Manslaughter accused denies hitting victim
A Hamilton man on trial for manslaughter says he had nothing to do with the death of a Ngaruawahia man.
Malcolm Fraser Poata, 39, of Hillcrest, yesterday went on trial in the Hight Court at Hamilton charged with the manslaughter of James Jock Moana at Hakarimata, Ngaruawahia, on February 17 last year.
Poata is accused of delivering two fatal blows to Mr Moana after a fight over cigarettes.
But Poata's lawyer, David Bates, said his client did not touch Mr Moana, rather the injuries were inflicted by a third man - Jamie Wade, known as Whiti - who had punched Mr Moana a minute or two earlier.
The trio were at a party being hosted by the Taupiri Motorcycle Club on Saturday, February 16, that stretched into the early hours of the next day.
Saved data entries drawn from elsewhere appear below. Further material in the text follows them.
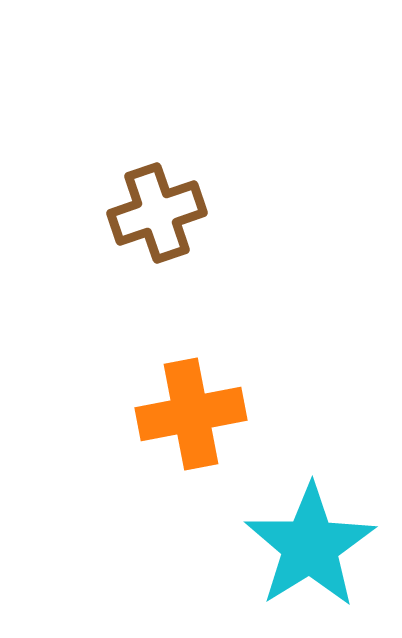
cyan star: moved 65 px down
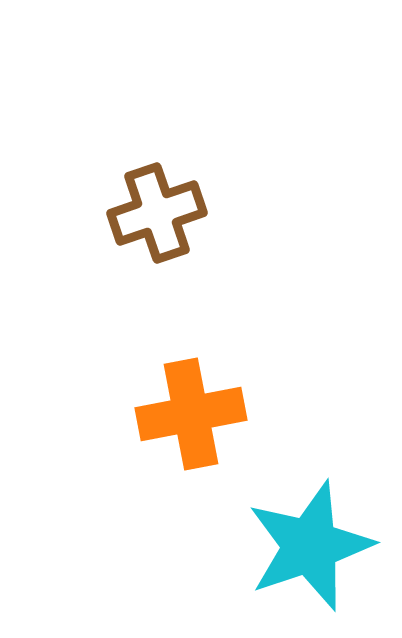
cyan star: rotated 13 degrees clockwise
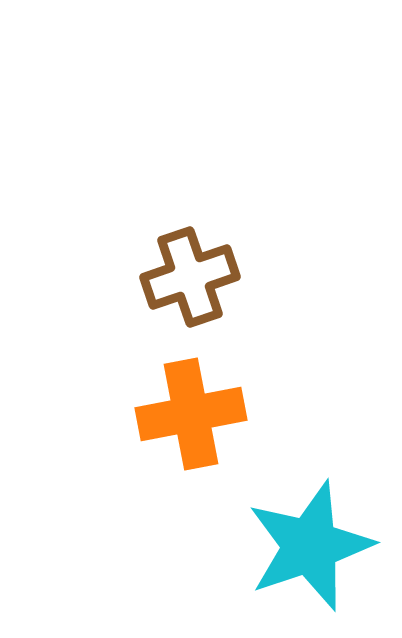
brown cross: moved 33 px right, 64 px down
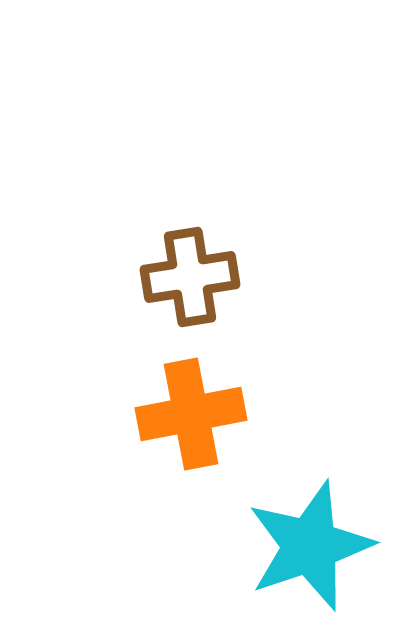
brown cross: rotated 10 degrees clockwise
Crown prosecutor Ross Douch told the jury of four men and eight women that Mr Moana was one of the "prospects" for the club, and on the night of the party, together with Mr Wade, was tasked with making sure the party ran smoothly, tidying up and cooking food.
Mr Moana became involved in an argument with Mr Wade over who was or wasn't pulling their weight.
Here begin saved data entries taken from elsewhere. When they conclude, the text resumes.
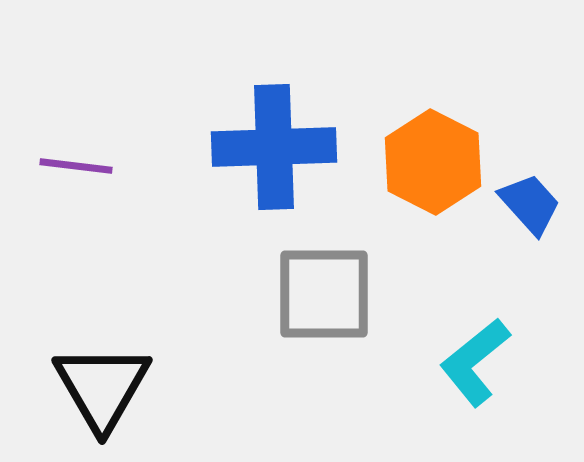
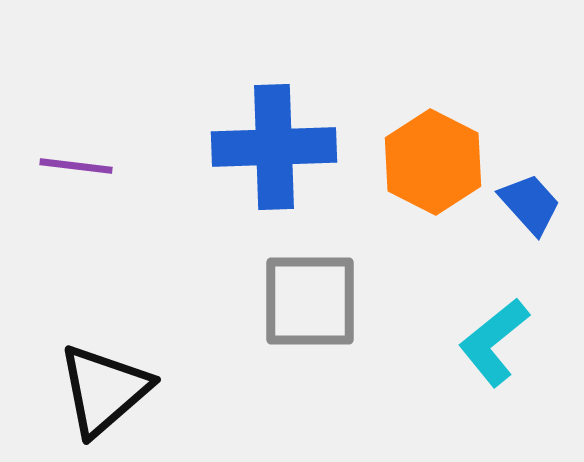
gray square: moved 14 px left, 7 px down
cyan L-shape: moved 19 px right, 20 px up
black triangle: moved 2 px right, 3 px down; rotated 19 degrees clockwise
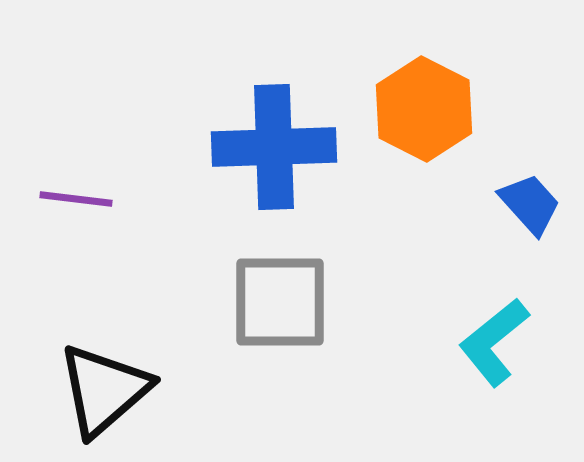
orange hexagon: moved 9 px left, 53 px up
purple line: moved 33 px down
gray square: moved 30 px left, 1 px down
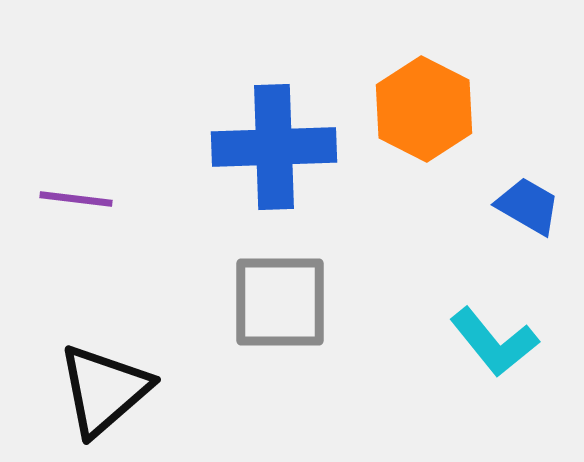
blue trapezoid: moved 2 px left, 2 px down; rotated 18 degrees counterclockwise
cyan L-shape: rotated 90 degrees counterclockwise
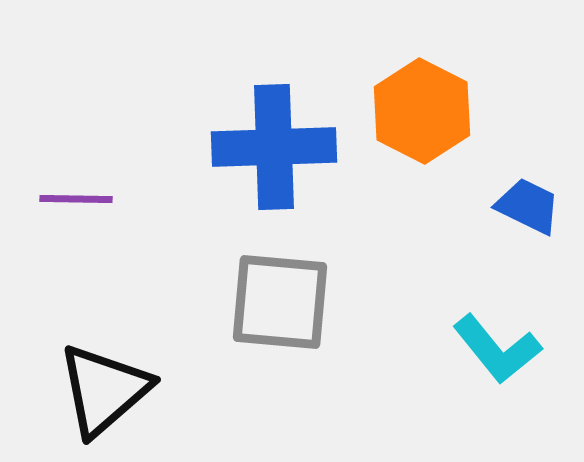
orange hexagon: moved 2 px left, 2 px down
purple line: rotated 6 degrees counterclockwise
blue trapezoid: rotated 4 degrees counterclockwise
gray square: rotated 5 degrees clockwise
cyan L-shape: moved 3 px right, 7 px down
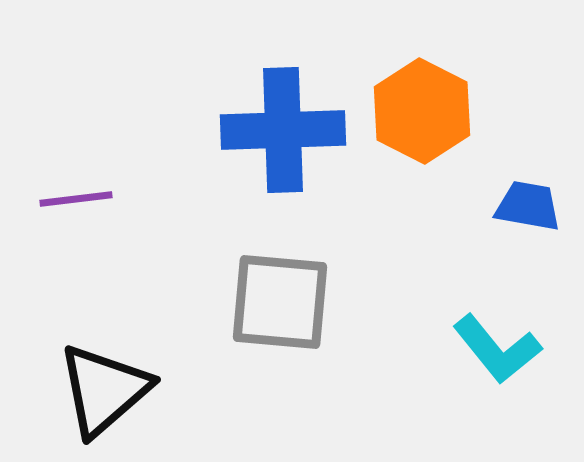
blue cross: moved 9 px right, 17 px up
purple line: rotated 8 degrees counterclockwise
blue trapezoid: rotated 16 degrees counterclockwise
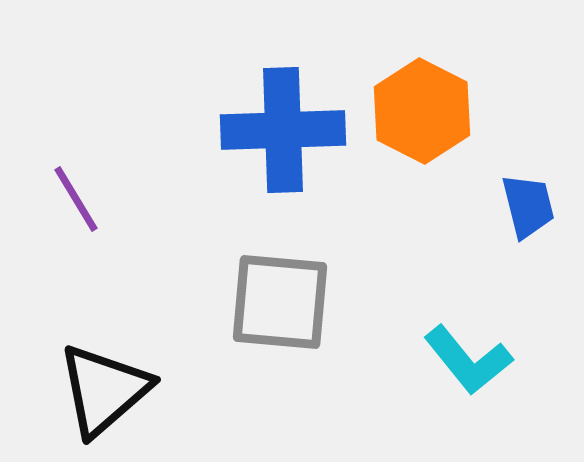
purple line: rotated 66 degrees clockwise
blue trapezoid: rotated 66 degrees clockwise
cyan L-shape: moved 29 px left, 11 px down
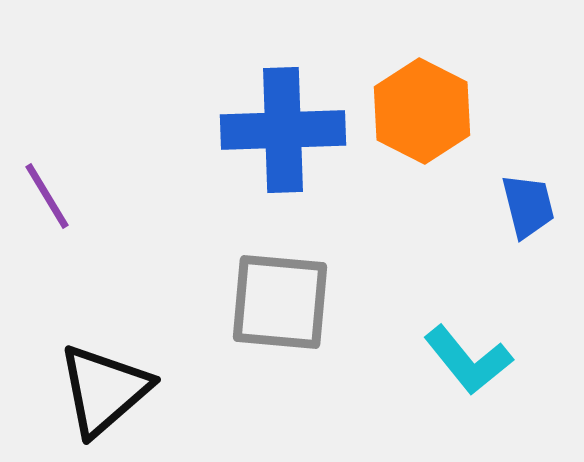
purple line: moved 29 px left, 3 px up
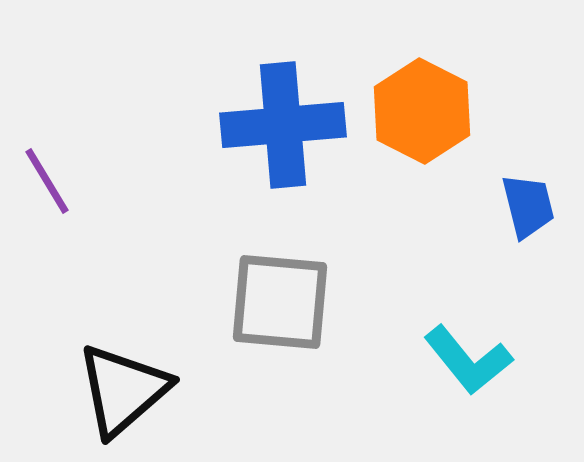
blue cross: moved 5 px up; rotated 3 degrees counterclockwise
purple line: moved 15 px up
black triangle: moved 19 px right
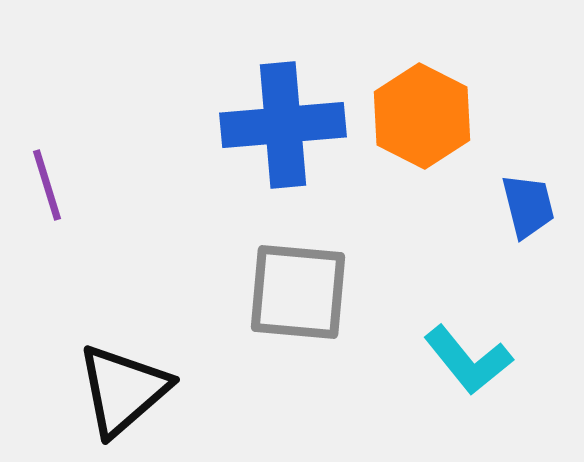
orange hexagon: moved 5 px down
purple line: moved 4 px down; rotated 14 degrees clockwise
gray square: moved 18 px right, 10 px up
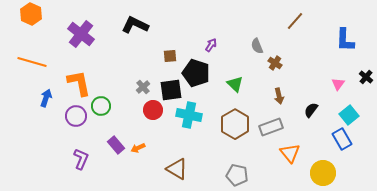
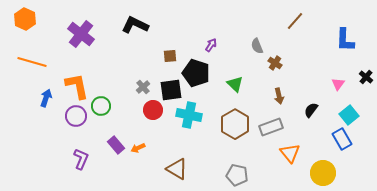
orange hexagon: moved 6 px left, 5 px down
orange L-shape: moved 2 px left, 3 px down
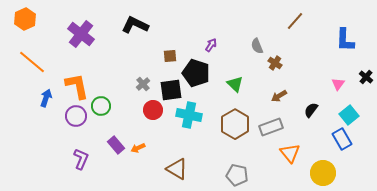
orange hexagon: rotated 10 degrees clockwise
orange line: rotated 24 degrees clockwise
gray cross: moved 3 px up
brown arrow: rotated 70 degrees clockwise
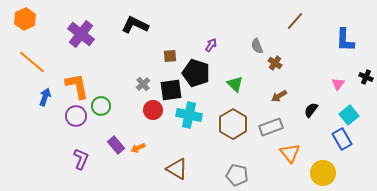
black cross: rotated 16 degrees counterclockwise
blue arrow: moved 1 px left, 1 px up
brown hexagon: moved 2 px left
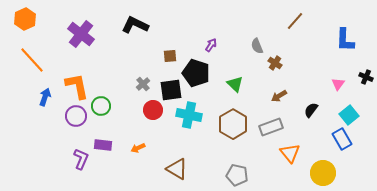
orange line: moved 2 px up; rotated 8 degrees clockwise
purple rectangle: moved 13 px left; rotated 42 degrees counterclockwise
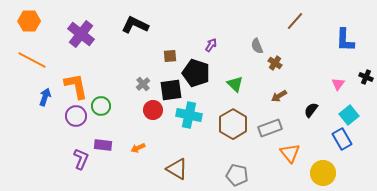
orange hexagon: moved 4 px right, 2 px down; rotated 25 degrees clockwise
orange line: rotated 20 degrees counterclockwise
orange L-shape: moved 1 px left
gray rectangle: moved 1 px left, 1 px down
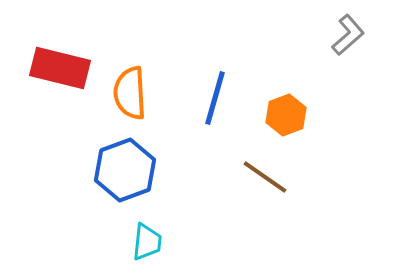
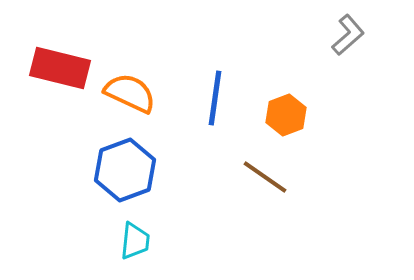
orange semicircle: rotated 118 degrees clockwise
blue line: rotated 8 degrees counterclockwise
cyan trapezoid: moved 12 px left, 1 px up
The pair pushed and shoved each other before exchanging blows.
Mr Douch said Poata intervened, delivering a heavy blow to Mr Moana's head which sent him to the ground.
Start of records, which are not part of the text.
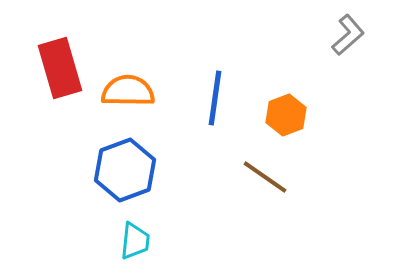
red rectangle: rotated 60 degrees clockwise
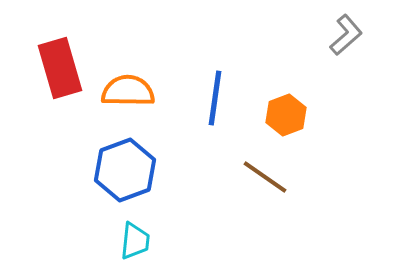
gray L-shape: moved 2 px left
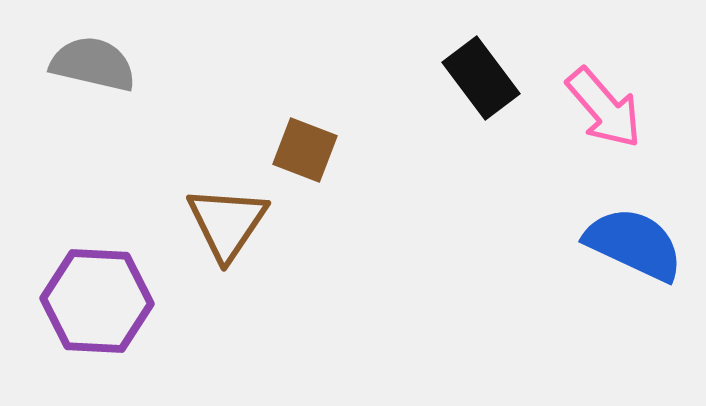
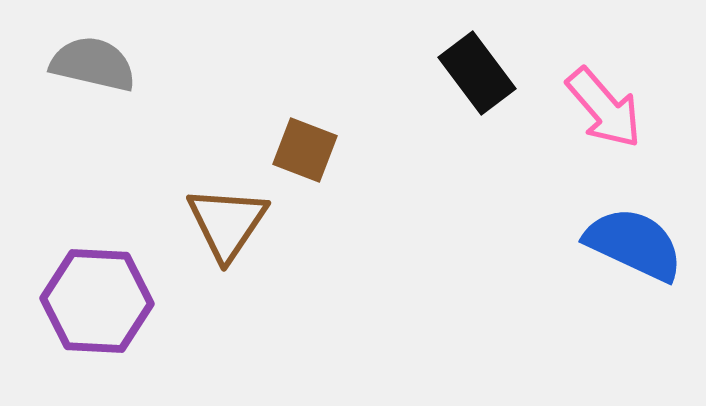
black rectangle: moved 4 px left, 5 px up
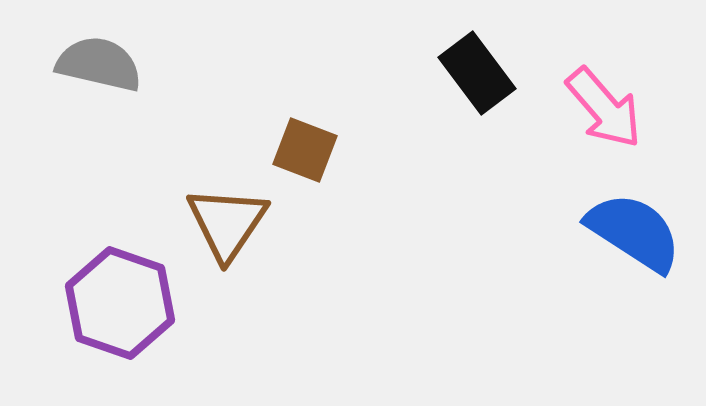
gray semicircle: moved 6 px right
blue semicircle: moved 12 px up; rotated 8 degrees clockwise
purple hexagon: moved 23 px right, 2 px down; rotated 16 degrees clockwise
Poata is then accused of picking Mr Moana up and again punching him in the head, which sent him crashing into some pallets.
Mr Moana died from bleeding on the brain. Mr Douch said he also suffered two broken vertebrae in his neck, so even if Mr Moana had survived it was likely he would have been a paraplegic.
Mr Wade was first to give evidence and was questioned at length by Mr Bates who put it to him that it was he who delivered the fatal blows.
Mr Wade denied that, saying he walked off after exchanging punches with Mr Moana, and saw Poata punch him twice after an argument over cigarettes.